+++ TASK INPUTS

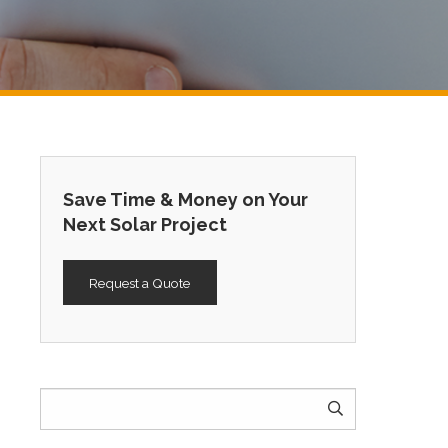
Save Time & Money on Your
Next Solar Project
Request a Quote
Search
for:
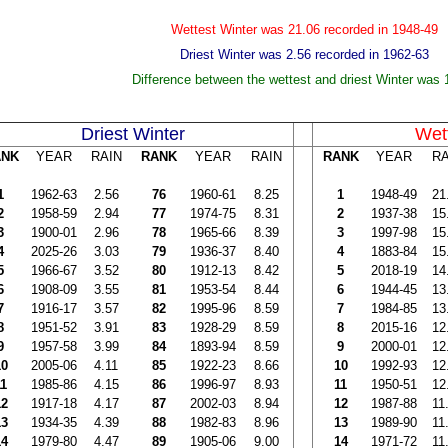
Wettest Winter was 21.06 recorded in 1948-49
Driest Winter was 2.56 recorded in 1962-63
Difference between the wettest and driest Winter was 
Driest Winter
Wet
ANK
YEAR
RAIN
RANK
YEAR
RAIN
RANK
YEAR
RA
1
1962-63
2.56
76
1960-61
8.25
1
1948-49
21
2
1958-59
2.94
77
1974-75
8.31
2
1937-38
15
3
1900-01
2.96
78
1965-66
8.39
3
1997-98
15
4
2025-26
3.03
79
1936-37
8.40
4
1883-84
15
5
1966-67
3.52
80
1912-13
8.42
5
2018-19
14
6
1908-09
3.55
81
1953-54
8.44
6
1944-45
13
7
1916-17
3.57
82
1995-96
8.59
7
1984-85
13
8
1951-52
3.91
83
1928-29
8.59
8
2015-16
12
9
1957-58
3.99
84
1893-94
8.59
9
2000-01
12
10
2005-06
4.11
85
1922-23
8.66
10
1992-93
12
11
1985-86
4.15
86
1996-97
8.93
11
1950-51
12
12
1917-18
4.17
87
2002-03
8.94
12
1987-88
11
13
1934-35
4.39
88
1982-83
8.96
13
1989-90
11
14
1979-80
4.47
89
1905-06
9.00
14
1971-72
11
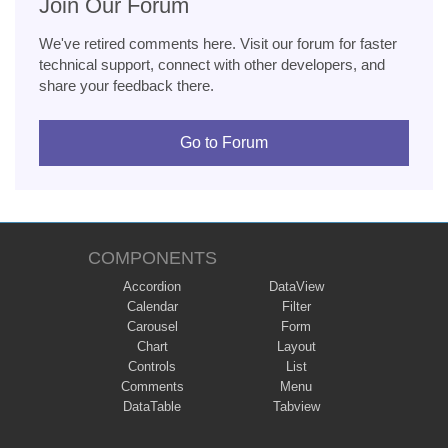
Join Our Forum
We've retired comments here. Visit our forum for faster
technical support, connect with other developers, and
share your feedback there.
Go to Forum
COMPONENTS
Accordion
DataView
Calendar
Filter
Carousel
Form
Chart
Layout
Controls
List
Comments
Menu
DataTable
Tabview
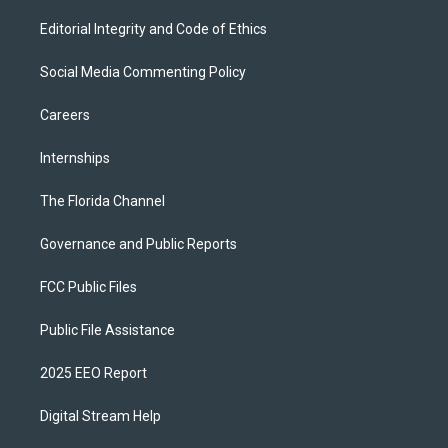
Editorial Integrity and Code of Ethics
Social Media Commenting Policy
Careers
Internships
The Florida Channel
Governance and Public Reports
FCC Public Files
Public File Assistance
2025 EEO Report
Digital Stream Help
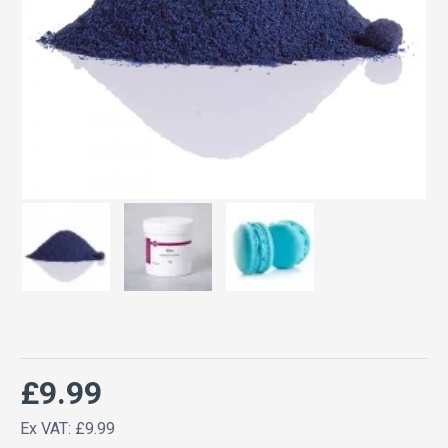
£9.99
Ex VAT: £9.99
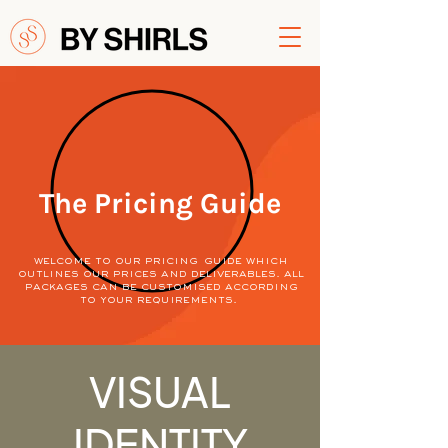
The Pricing Guide
welcome to our pricing guide which
outlines our prices and deliverables. all
packages can be customised according
to your requirements.
VISUAL
IDENTITY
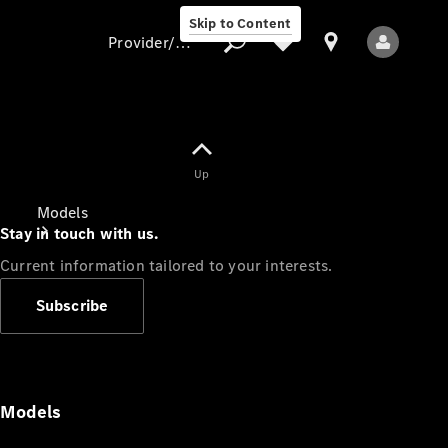
Skip to Content
Provider/data protection
Provider/data
Up
protection
Models
Stay in touch with us.
Current information tailored to your interests.
Subscribe
All Models
Models
Electric models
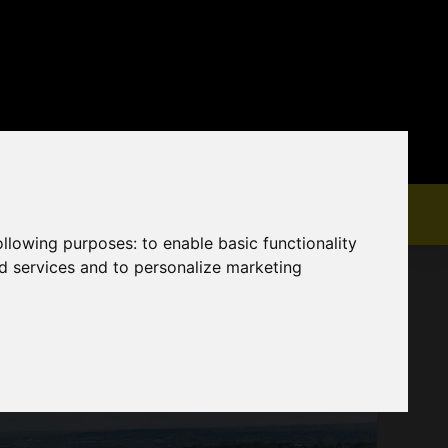
following purposes:
to enable basic functionality
nd services and to personalize marketing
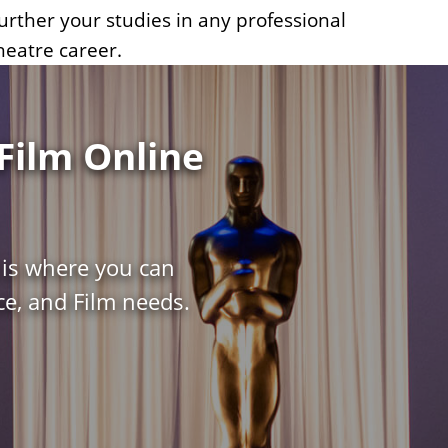
urther your studies in any professional
heatre career.
Film Online
 is where you can
e, and Film needs.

++++++

(TASK TO COMPLETE): Lines with "protection": state how many there are in the records, and nothing more.

(SOLUTION FOR THIS EXERCISE): 2